The python 3.6+ library Brain Predictability toolbox https://github.com/sahahn/BPt version 2.0.1 is used extensively. In addition, the python libraries nibabel, nilearn and networkx are required.
In addition to the above listed python libraries, both the software FreeSurfer (https://surfer.nmr.mgh.harvard.edu/) and Matlab (https://www.mathworks.com/products/matlab.html) are required during a step where originally volumetric parcellations are re-sampled to fsaverage surface space. In addition to these softwares, the scripts needed for this conversion should be downloaded from https://github.com/ThomasYeoLab/CBIG/tree/master/stable_projects/registration/Wu2017_RegistrationFusion. Once these are installed, make sure to set the relevant locations in config.py.
This project requires downloading a great deal of raw data from a few different sources. Please view the README.md in raw/ for a detailed description of where different things were sourced. Note that the linked raw folder contains a number of these data sources, but due to either data sharing restrictions or size limits, there are missing folders and files which must be filled in by the user in order to use the scripts within Setup.

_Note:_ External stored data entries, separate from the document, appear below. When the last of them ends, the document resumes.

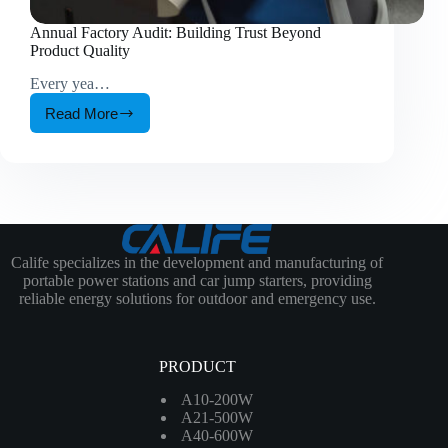
Annual Factory Audit: Building Trust Beyond
Product Quality
Every yea…
Read More
Annual
Factory
Audit:
Building
Trust
Beyond
Product
Quality
Calife specializes in the development and manufacturing of
portable power stations and car jump starters, providing
reliable energy solutions for outdoor and emergency use.
PRODUCT
A10-200W
A21-500W
A40-600W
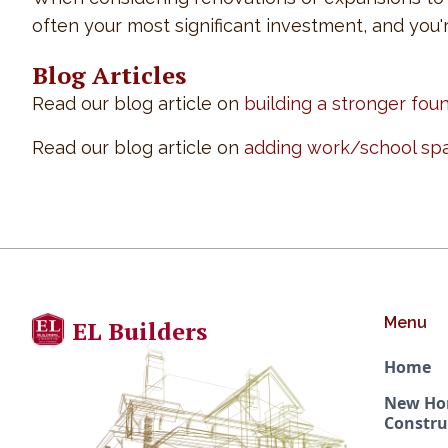
often your most significant investment, and you'
Blog Articles
Read our blog article on
building a stronger fou
Read our blog article on
adding work/school sp
Menu
EL Builders
Home
New H
Constru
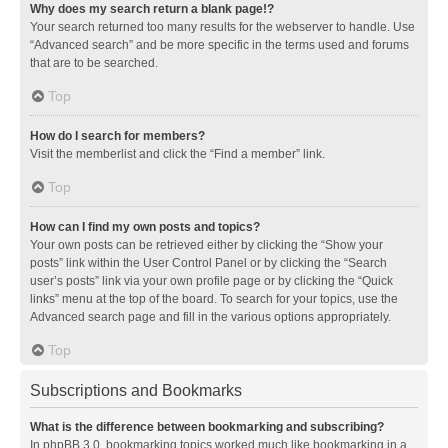
Why does my search return a blank page!?
Your search returned too many results for the webserver to handle. Use
“Advanced search” and be more specific in the terms used and forums
that are to be searched.
Top
How do I search for members?
Visit the memberlist and click the “Find a member” link.
Top
How can I find my own posts and topics?
Your own posts can be retrieved either by clicking the “Show your
posts” link within the User Control Panel or by clicking the “Search
user’s posts” link via your own profile page or by clicking the “Quick
links” menu at the top of the board. To search for your topics, use the
Advanced search page and fill in the various options appropriately.
Top
Subscriptions and Bookmarks
What is the difference between bookmarking and subscribing?
In phpBB 3.0, bookmarking topics worked much like bookmarking in a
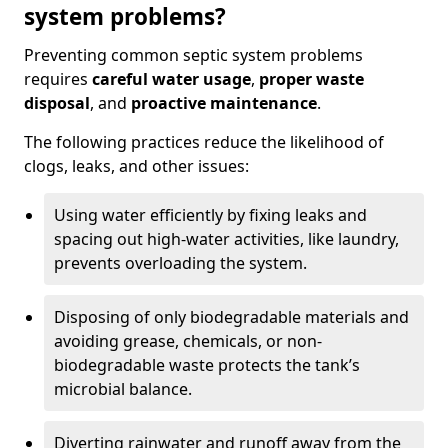
system problems?
Preventing common septic system problems
requires
careful water usage
,
proper waste
disposal
, and
proactive maintenance
.
The following practices reduce the likelihood of
clogs, leaks, and other issues:
Using water efficiently by fixing leaks and
spacing out high-water activities, like laundry,
prevents overloading the system.
Disposing of only biodegradable materials and
avoiding grease, chemicals, or non-
biodegradable waste protects the tank’s
microbial balance.
Diverting rainwater and runoff away from the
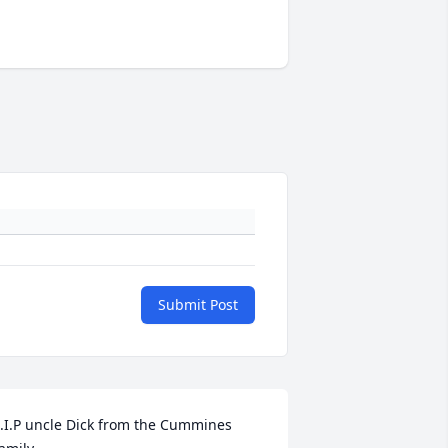
Submit Post
.I.P uncle Dick from the Cummines 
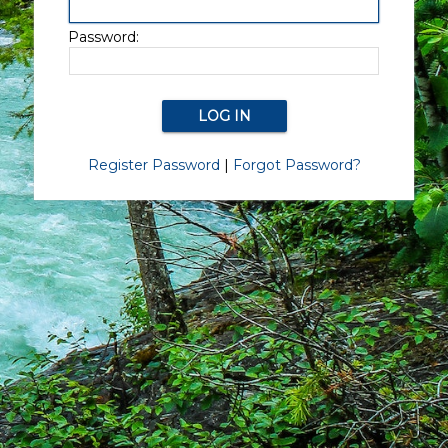
Password:
Register Password
|
Forgot Password?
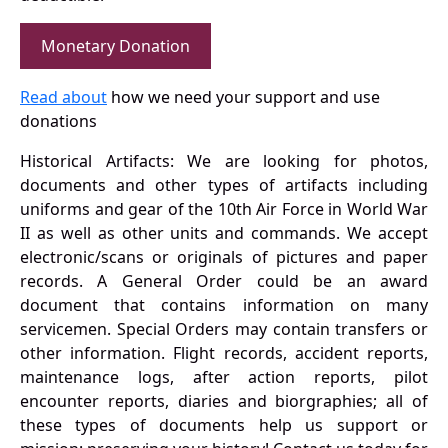
Monetary Donation
Read about
how we need your support and use
donations
Historical Artifacts: We are looking for photos,
documents and other types of artifacts including
uniforms and gear of the 10th Air Force in World War
II as well as other units and commands. We accept
electronic/scans or originals of pictures and paper
records. A General Order could be an award
document that contains information on many
servicemen. Special Orders may contain transfers or
other information. Flight records, accident reports,
maintenance logs, after action reports, pilot
encounter reports, diaries and biorgraphies; all of
these types of documents help us support or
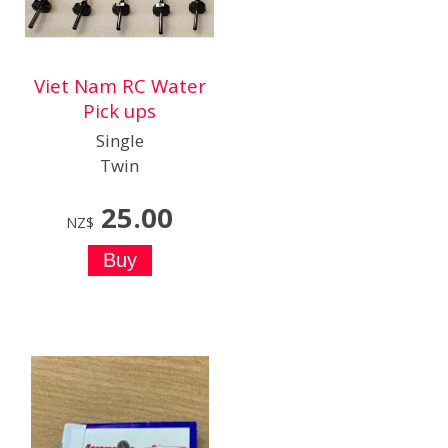
Viet Nam RC Water
Pick ups
Single
Twin
25.00
NZ$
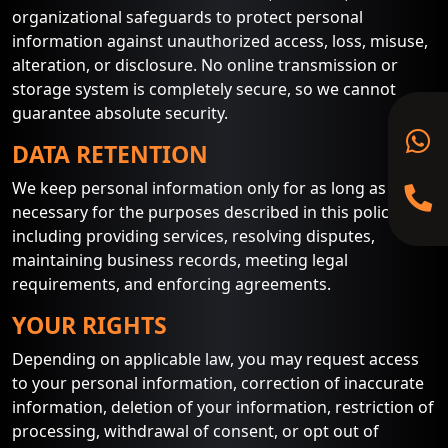
organizational safeguards to protect personal
information against unauthorized access, loss, misuse,
alteration, or disclosure. No online transmission or
storage system is completely secure, so we cannot
guarantee absolute security.
DATA RETENTION
We keep personal information only for as long as
necessary for the purposes described in this policy,
including providing services, resolving disputes,
maintaining business records, meeting legal
requirements, and enforcing agreements.
YOUR RIGHTS
Depending on applicable law, you may request access
to your personal information, correction of inaccurate
information, deletion of your information, restriction of
processing, withdrawal of consent, or opt out of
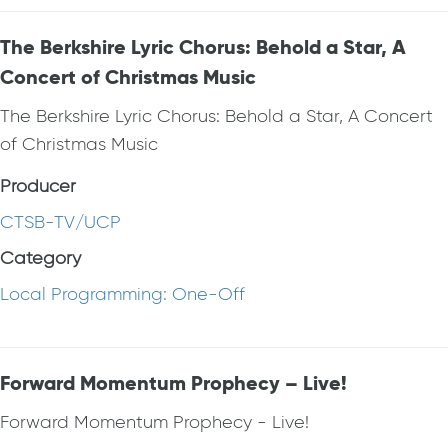
The Berkshire Lyric Chorus: Behold a Star, A
Concert of Christmas Music
The Berkshire Lyric Chorus: Behold a Star, A Concert
of Christmas Music
Producer
CTSB-TV/UCP
Category
Local Programming: One-Off
Forward Momentum Prophecy – Live!
Forward Momentum Prophecy - Live!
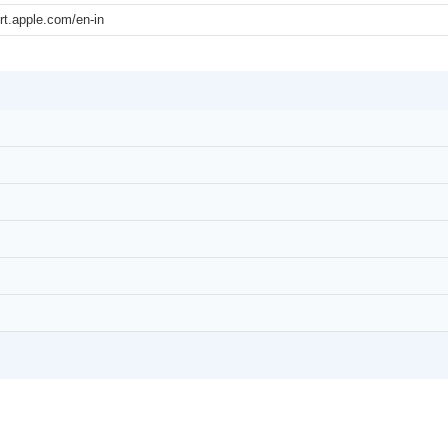
rt.apple.com/en-in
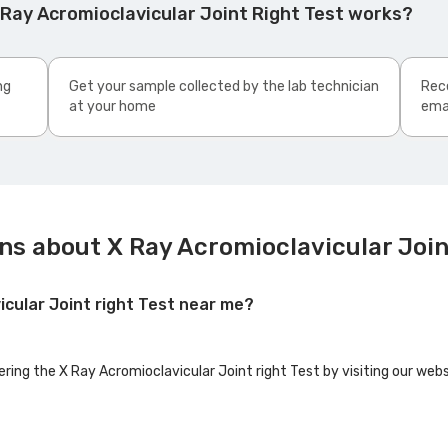
Ray Acromioclavicular Joint Right Test works?
ng
Get your sample collected by the lab technician
Rece
at your home
ema
ns about X Ray Acromioclavicular Join
icular Joint right Test near me?
ering the X Ray Acromioclavicular Joint right Test by visiting our web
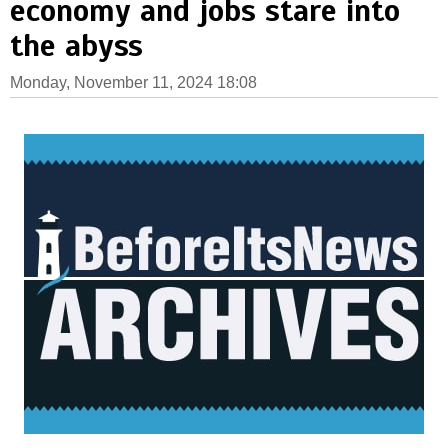
economy and jobs stare into
the abyss
Monday, November 11, 2024 18:08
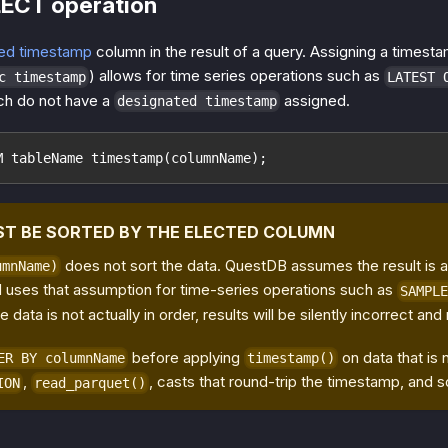
LECT operation
ed timestamp
column in the result of a query. Assigning a timest
) allows for time series operations such as
c timestamp
LATEST 
ch do not have a
assigned.
designated timestamp
M tableName timestamp(columnName);
ST BE SORTED BY THE ELECTED COLUMN
does not sort the data. QuestDB assumes the result is 
umnName)
 uses that assumption for time-series operations such as
SAMPLE
the data is not actually in order, results will be silently incorrect and
before applying
on data that is
ER BY columnName
timestamp()
,
, casts that round-trip the timestamp, and s
ION
read_parquet()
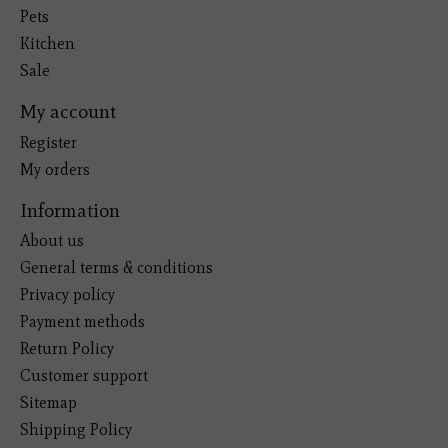
Pets
Kitchen
Sale
My account
Register
My orders
Information
About us
General terms & conditions
Privacy policy
Payment methods
Return Policy
Customer support
Sitemap
Shipping Policy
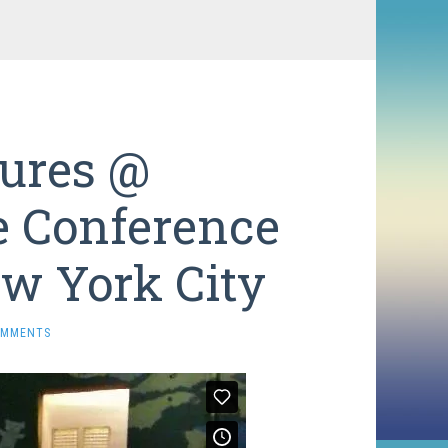
sures @
e Conference
w York City
OMMENTS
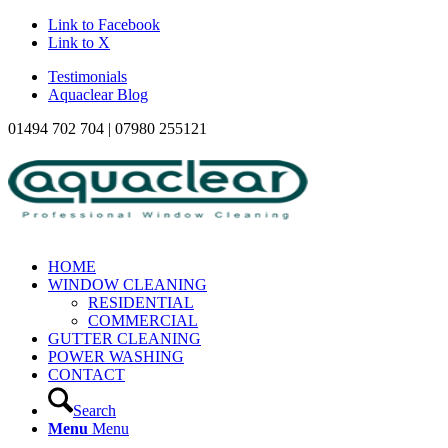
Link to Facebook
Link to X
Testimonials
Aquaclear Blog
01494 702 704 | 07980 255121
HOME
WINDOW CLEANING
RESIDENTIAL
COMMERCIAL
GUTTER CLEANING
POWER WASHING
CONTACT
Search
Menu
Menu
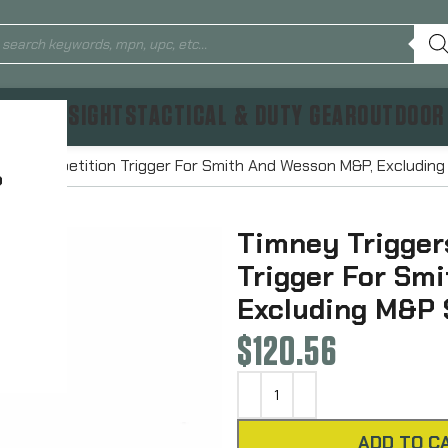
TICS & SIGHTS
TACTICAL & DUTY GEAR
OUTDOOR
lpha Competition Trigger For Smith And Wesson M&P, Excludin
?
Timney Trigger
Trigger For Sm
Excluding M&P
$
120.56
ADD TO C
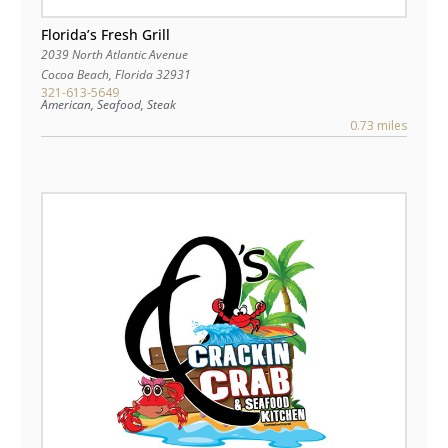
Florida’s Fresh Grill
2039 North Atlantic Avenue
Cocoa Beach
,
Florida
32931
321-613-5649
American, Seafood, Steak
0.73 miles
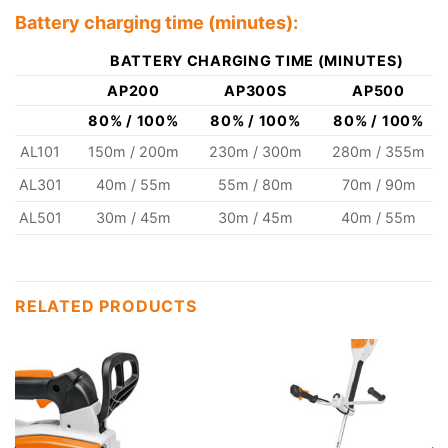
Battery charging time (minutes):
BATTERY CHARGING TIME (MINUTES)
AP200
AP300S
AP500
80% / 100%
80% / 100%
80% / 100%
AL101
150m / 200m
230m / 300m
280m / 355m
AL301
40m / 55m
55m / 80m
70m / 90m
AL501
30m / 45m
30m / 45m
40m / 55m
RELATED PRODUCTS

There are two scripts which can be used to to run the full setup procedure. These are local_setup.sh and slurm_setup.sh. One is designed to run all of the setup steps on a local device and the other is designed to perform the same set of steps, but to be submitted with sbatch slurm_setup.sh on a SLURM cluster. Running setup runs / uses the following sub-scripts:
-
This file contains information shared across different evaluation code in this directory. It mostly takes values from the main config.json file and should not need to be edited.
-
In this script, a range of random surface parcellations are generated across different sizes and random seeds, according to the values specified in the main config.json file.
-
This file contains a number of shared utilities for different setup code. For the most part though this code contains different code used for resampling parcellations.
-
This script accomplishes two tasks. First, Desikan and Destr. rois are extracted from the downloaded FreeSurfer stats files for each subject, and then are converted and saved as csv files within data (a directory created at the top structure to hold processed data). Next, all downloaded "raw" surface values are re-saved within data as numpy arrays, e.g., under data/abcd_structural/curv/SUBJ_ID.npy or data/abcd_structural/thick/SUBJ_ID.npy.
-
In this script, all of the collected "raw" parcellations within the raw/ folder are converted into ultimately numpy arrays within FS_lr_32k space. This script takes care of any re-sampling or other steps, e.g., combining left and right hemispheres, fsaverage to FS_lr_32k projection, ect... that are needed. All final parcellations are saved within the parcels/ folder parcels.
-
This script loads and performs some relevant transformations to all of the identified target variables. Raw data is loaded from raw/nda_rds_201.csv. The final csv containing all target variables (and family id) is saved under data/targets.csv.
-
This script creates and saved the base BPt dataset object. First, target data is loaded and relevant types inferred. Next, all imaging data is loaded and outlier filtering performed on each type of data. The summary standard deviation across all vertices were calculated for each subject, hemisphere, and modality separately. Next, any subject’s summary standard deviation that was outside of 10 standard deviations relative to all other subjects (for that hemisphere and modality) was determined to be an outlier. This process was repeated further for just the curvature data (as this modality contained a few extreme outliers), where in addition to a summary measure of standard deviation, the minimum and maximum vertex values were utilized. Ultimately, 9432 subjects’ data passed these exclusion criteria. A version of the data is then saved under data/consolidated where each type of data per subject [curv, thick, myelin, sulc] are stacked per subject (this step is done to save time, and reduce the number of cached files / files to be loaded during later machine learning). Lastly, the prepared dataset object is saved under data/dataset.pkl, where it can be later loaded with as many asynchronous copies as desired and ML experiments performed.
-
This script generates an alternate BPt dataset object, where instead of loading the raw surface data, the csv's with FreeSurfer derived Desikan and Destr. rois are instead loaded. Valid subjects are restricted to be exactly those that met all of the criteria in creating setup_dataset, such that the eventual expiriments run with this separate data source will match exactly the fold structure from the other expiriments. The output ML object is saved under data/fs_dataset.pkl.